Saved data entries

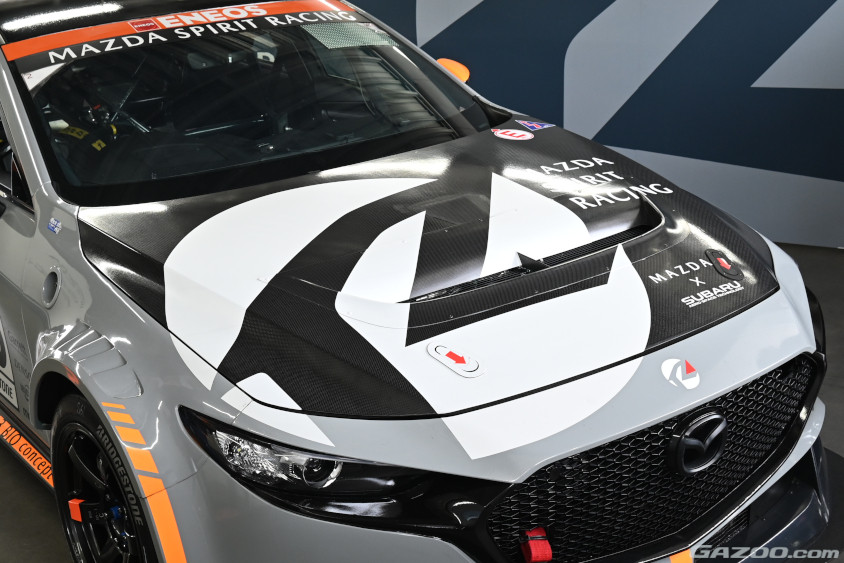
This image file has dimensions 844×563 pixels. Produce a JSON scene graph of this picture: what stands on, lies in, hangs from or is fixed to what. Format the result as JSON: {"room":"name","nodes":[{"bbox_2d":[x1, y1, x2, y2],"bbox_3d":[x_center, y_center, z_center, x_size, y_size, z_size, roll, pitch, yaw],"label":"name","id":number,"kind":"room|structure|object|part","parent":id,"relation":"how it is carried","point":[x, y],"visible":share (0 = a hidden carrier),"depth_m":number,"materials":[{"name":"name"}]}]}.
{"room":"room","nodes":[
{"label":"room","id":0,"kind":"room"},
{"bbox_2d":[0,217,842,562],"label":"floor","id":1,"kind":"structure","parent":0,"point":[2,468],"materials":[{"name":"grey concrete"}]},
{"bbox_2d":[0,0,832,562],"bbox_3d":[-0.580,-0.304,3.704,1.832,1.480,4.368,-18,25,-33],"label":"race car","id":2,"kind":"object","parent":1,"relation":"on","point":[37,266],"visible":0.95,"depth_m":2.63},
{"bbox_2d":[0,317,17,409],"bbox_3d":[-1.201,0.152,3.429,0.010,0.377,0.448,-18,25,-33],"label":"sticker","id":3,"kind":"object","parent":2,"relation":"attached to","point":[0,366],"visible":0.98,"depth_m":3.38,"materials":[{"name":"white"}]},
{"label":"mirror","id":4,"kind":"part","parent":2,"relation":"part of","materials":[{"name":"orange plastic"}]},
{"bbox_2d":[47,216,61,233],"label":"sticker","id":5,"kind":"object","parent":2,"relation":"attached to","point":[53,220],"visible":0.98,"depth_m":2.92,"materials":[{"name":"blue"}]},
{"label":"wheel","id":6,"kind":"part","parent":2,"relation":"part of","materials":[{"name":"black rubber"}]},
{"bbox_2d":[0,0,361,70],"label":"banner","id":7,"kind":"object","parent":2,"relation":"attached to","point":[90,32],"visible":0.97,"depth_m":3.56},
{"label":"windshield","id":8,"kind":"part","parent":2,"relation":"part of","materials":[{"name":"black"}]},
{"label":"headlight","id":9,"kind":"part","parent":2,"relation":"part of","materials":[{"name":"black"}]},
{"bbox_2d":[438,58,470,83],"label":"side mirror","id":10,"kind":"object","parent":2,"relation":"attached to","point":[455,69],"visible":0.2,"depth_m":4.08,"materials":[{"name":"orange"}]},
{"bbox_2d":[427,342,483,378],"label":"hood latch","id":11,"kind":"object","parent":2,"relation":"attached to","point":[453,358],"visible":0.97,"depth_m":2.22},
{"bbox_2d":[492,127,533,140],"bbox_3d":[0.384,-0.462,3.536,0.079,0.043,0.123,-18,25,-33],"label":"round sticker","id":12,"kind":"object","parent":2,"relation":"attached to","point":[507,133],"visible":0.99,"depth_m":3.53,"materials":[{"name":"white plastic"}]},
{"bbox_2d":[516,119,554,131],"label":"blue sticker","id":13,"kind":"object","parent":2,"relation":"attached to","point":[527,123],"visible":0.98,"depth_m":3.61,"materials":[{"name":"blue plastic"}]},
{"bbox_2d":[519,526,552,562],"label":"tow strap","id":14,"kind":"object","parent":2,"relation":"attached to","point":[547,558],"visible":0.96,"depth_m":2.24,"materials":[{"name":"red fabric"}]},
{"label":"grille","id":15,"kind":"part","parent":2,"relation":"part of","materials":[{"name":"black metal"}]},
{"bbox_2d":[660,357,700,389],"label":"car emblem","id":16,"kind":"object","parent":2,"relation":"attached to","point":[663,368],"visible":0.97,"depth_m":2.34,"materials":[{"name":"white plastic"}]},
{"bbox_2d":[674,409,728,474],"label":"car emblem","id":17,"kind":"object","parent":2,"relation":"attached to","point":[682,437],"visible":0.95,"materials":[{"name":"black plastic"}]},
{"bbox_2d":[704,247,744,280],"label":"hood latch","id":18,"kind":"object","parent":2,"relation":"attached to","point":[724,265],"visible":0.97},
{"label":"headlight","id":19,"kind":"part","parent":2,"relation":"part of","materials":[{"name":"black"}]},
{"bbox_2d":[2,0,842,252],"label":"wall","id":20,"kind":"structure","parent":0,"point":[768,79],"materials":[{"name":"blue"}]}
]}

EXERCISE OBJECTIVE> Return the records verbatim, minus pictures.

ANSWER TO THIS TASK>
This image file has dimensions 844×563 pixels. Produce a JSON scene graph of this picture: what stands on, lies in, hangs from or is fixed to what. Format the result as JSON: {"room":"name","nodes":[{"bbox_2d":[x1, y1, x2, y2],"bbox_3d":[x_center, y_center, z_center, x_size, y_size, z_size, roll, pitch, yaw],"label":"name","id":number,"kind":"room|structure|object|part","parent":id,"relation":"how it is carried","point":[x, y],"visible":share (0 = a hidden carrier),"depth_m":number,"materials":[{"name":"name"}]}]}.
{"room":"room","nodes":[
{"label":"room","id":0,"kind":"room"},
{"bbox_2d":[0,217,842,562],"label":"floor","id":1,"kind":"structure","parent":0,"point":[2,468],"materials":[{"name":"grey concrete"}]},
{"bbox_2d":[0,0,832,562],"bbox_3d":[-0.580,-0.304,3.704,1.832,1.480,4.368,-18,25,-33],"label":"race car","id":2,"kind":"object","parent":1,"relation":"on","point":[37,266],"visible":0.95,"depth_m":2.63},
{"bbox_2d":[0,317,17,409],"bbox_3d":[-1.201,0.152,3.429,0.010,0.377,0.448,-18,25,-33],"label":"sticker","id":3,"kind":"object","parent":2,"relation":"attached to","point":[0,366],"visible":0.98,"depth_m":3.38,"materials":[{"name":"white"}]},
{"label":"mirror","id":4,"kind":"part","parent":2,"relation":"part of","materials":[{"name":"orange plastic"}]},
{"bbox_2d":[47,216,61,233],"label":"sticker","id":5,"kind":"object","parent":2,"relation":"attached to","point":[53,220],"visible":0.98,"depth_m":2.92,"materials":[{"name":"blue"}]},
{"label":"wheel","id":6,"kind":"part","parent":2,"relation":"part of","materials":[{"name":"black rubber"}]},
{"bbox_2d":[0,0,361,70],"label":"banner","id":7,"kind":"object","parent":2,"relation":"attached to","point":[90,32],"visible":0.97,"depth_m":3.56},
{"label":"windshield","id":8,"kind":"part","parent":2,"relation":"part of","materials":[{"name":"black"}]},
{"label":"headlight","id":9,"kind":"part","parent":2,"relation":"part of","materials":[{"name":"black"}]},
{"bbox_2d":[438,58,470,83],"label":"side mirror","id":10,"kind":"object","parent":2,"relation":"attached to","point":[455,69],"visible":0.2,"depth_m":4.08,"materials":[{"name":"orange"}]},
{"bbox_2d":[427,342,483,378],"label":"hood latch","id":11,"kind":"object","parent":2,"relation":"attached to","point":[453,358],"visible":0.97,"depth_m":2.22},
{"bbox_2d":[492,127,533,140],"bbox_3d":[0.384,-0.462,3.536,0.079,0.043,0.123,-18,25,-33],"label":"round sticker","id":12,"kind":"object","parent":2,"relation":"attached to","point":[507,133],"visible":0.99,"depth_m":3.53,"materials":[{"name":"white plastic"}]},
{"bbox_2d":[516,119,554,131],"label":"blue sticker","id":13,"kind":"object","parent":2,"relation":"attached to","point":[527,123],"visible":0.98,"depth_m":3.61,"materials":[{"name":"blue plastic"}]},
{"bbox_2d":[519,526,552,562],"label":"tow strap","id":14,"kind":"object","parent":2,"relation":"attached to","point":[547,558],"visible":0.96,"depth_m":2.24,"materials":[{"name":"red fabric"}]},
{"label":"grille","id":15,"kind":"part","parent":2,"relation":"part of","materials":[{"name":"black metal"}]},
{"bbox_2d":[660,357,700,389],"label":"car emblem","id":16,"kind":"object","parent":2,"relation":"attached to","point":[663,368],"visible":0.97,"depth_m":2.34,"materials":[{"name":"white plastic"}]},
{"bbox_2d":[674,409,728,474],"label":"car emblem","id":17,"kind":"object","parent":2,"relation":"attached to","point":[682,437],"visible":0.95,"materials":[{"name":"black plastic"}]},
{"bbox_2d":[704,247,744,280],"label":"hood latch","id":18,"kind":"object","parent":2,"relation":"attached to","point":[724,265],"visible":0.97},
{"label":"headlight","id":19,"kind":"part","parent":2,"relation":"part of","materials":[{"name":"black"}]},
{"bbox_2d":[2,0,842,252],"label":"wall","id":20,"kind":"structure","parent":0,"point":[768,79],"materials":[{"name":"blue"}]}
]}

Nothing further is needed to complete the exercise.